Question

WHERE DOES THE PYTHAGOREAN IDENTITY SIN2 Θ + COS2 Θ = 1 COME FROM? HOW WOULD YOU USE IT TO FIND THE SINE COSINE AND TANGENT VALUES OF THE ANGLE?

Answer 1

Imagine a trigonometric circle with radius equal to 1.

We can say that the opposite side of the angle generated by the origin is equal to sen Ф and the adjacent equal to cos Ф

With this we can say that:

h² = c² + c²

If r = 1, then h = 1

1² = cos² + sen²

1 = cos² Ф + sen² Ф

You can use this equation a lot of times because it's the fundamental trigonometric relation
, so, when you something like:

sen Ф = cos Ф + 1

you can take from sen² Ф + cos² Ф = 1 that $sen = \sqrt{1 - cos^2}$ and then resolve.

Answer 2

Suppose we have a right- angled triangle with theta has one of the angles ( not 90 degrees) and hypotenuse c , opposite side a and adjacent side b.

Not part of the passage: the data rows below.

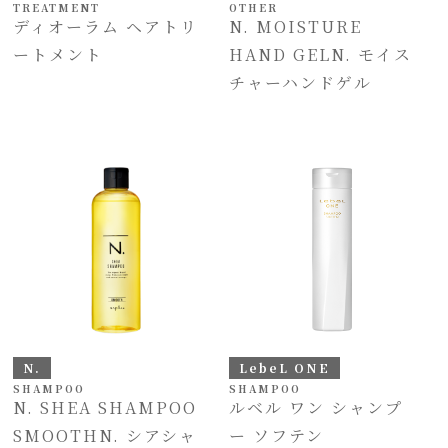
TREATMENT
OTHER
ディオーラム ヘアトリ
N. MOISTURE
ートメント
HAND GELN. モイス
チャーハンドゲル
N.
LebeL ONE
SHAMPOO
SHAMPOO
N. SHEA SHAMPOO
ルベル ワン シャンプ
SMOOTHN. シアシャ
ー ソフテン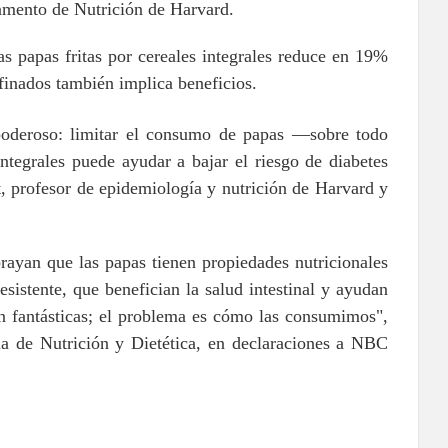
tamento de Nutrición de Harvard.
s papas fritas por cereales integrales reduce en 19%
efinados también implica beneficios.
poderoso: limitar el consumo de papas —sobre todo
integrales puede ayudar a bajar el riesgo de diabetes
t, profesor de epidemiología y nutrición de Harvard y
brayan que las papas tienen propiedades nutricionales
sistente, que benefician la salud intestinal y ayudan
on fantásticas; el problema es cómo las consumimos",
ia de Nutrición y Dietética, en declaraciones a NBC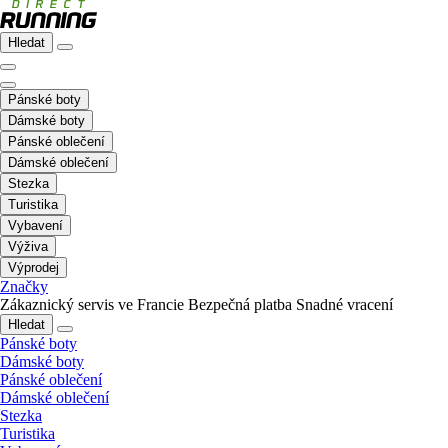
Hledat
Pánské boty
Dámské boty
Pánské oblečení
Dámské oblečení
Stezka
Turistika
Vybavení
Výživa
Výprodej
Značky
Zákaznický servis ve Francie
Bezpečná platba
Snadné vracení
Hledat
Pánské boty
Dámské boty
Pánské oblečení
Dámské oblečení
Stezka
Turistika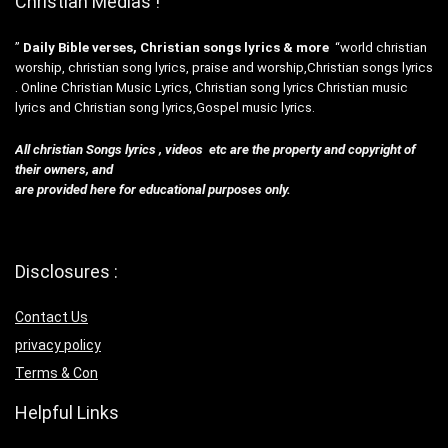
Christian Medias !
”
Daily Bible verses, Christian songs lyrics & more
“world christian
worship, christian song lyrics, praise and worship,Christian songs lyrics
. Online Christian Music Lyrics, Christian song lyrics Christian music
lyrics and Christian song lyrics,Gospel music lyrics.
All christian Songs lyrics , videos etc are the property and copyright of
their owners, and
are provided here for educational purposes only.
Disclosures :
Contact Us
privacy policy
Terms & Con
Helpful Links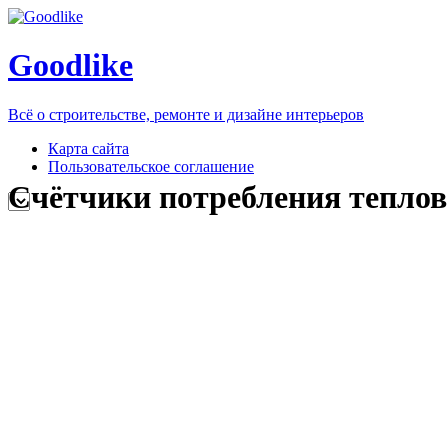
Goodlike
Всё о строительстве, ремонте и дизайне интерьеров
Карта сайта
Пользовательское соглашение
Счётчики потребления теплов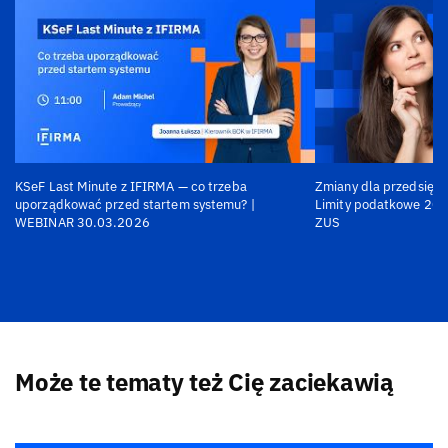
KSeF Last Minute z IFIRMA — co trzeba
Zmiany dla przedsiębi
uporządkować przed startem systemu? |
Limity podatkowe 202
WEBINAR 30.03.2026
ZUS
Może te tematy też Cię zaciekawią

then sin α = a/c giving a = c sin α .............(1)

and cos α = b/c giving b = c cos α...............(2)

by Pythagoras theorem:-

a^2 + b^2 = c^2 and from equations (1) and (2):-

a^2 + b^2 = c^2 sin^2 α + c^2 cos^2 α

a^2 + b^2 = c^2 ( sin^2 α + cos^2 α)

Comparing this equation with the Pythagoras equation sin^2 α + cos^2 α must equal 1.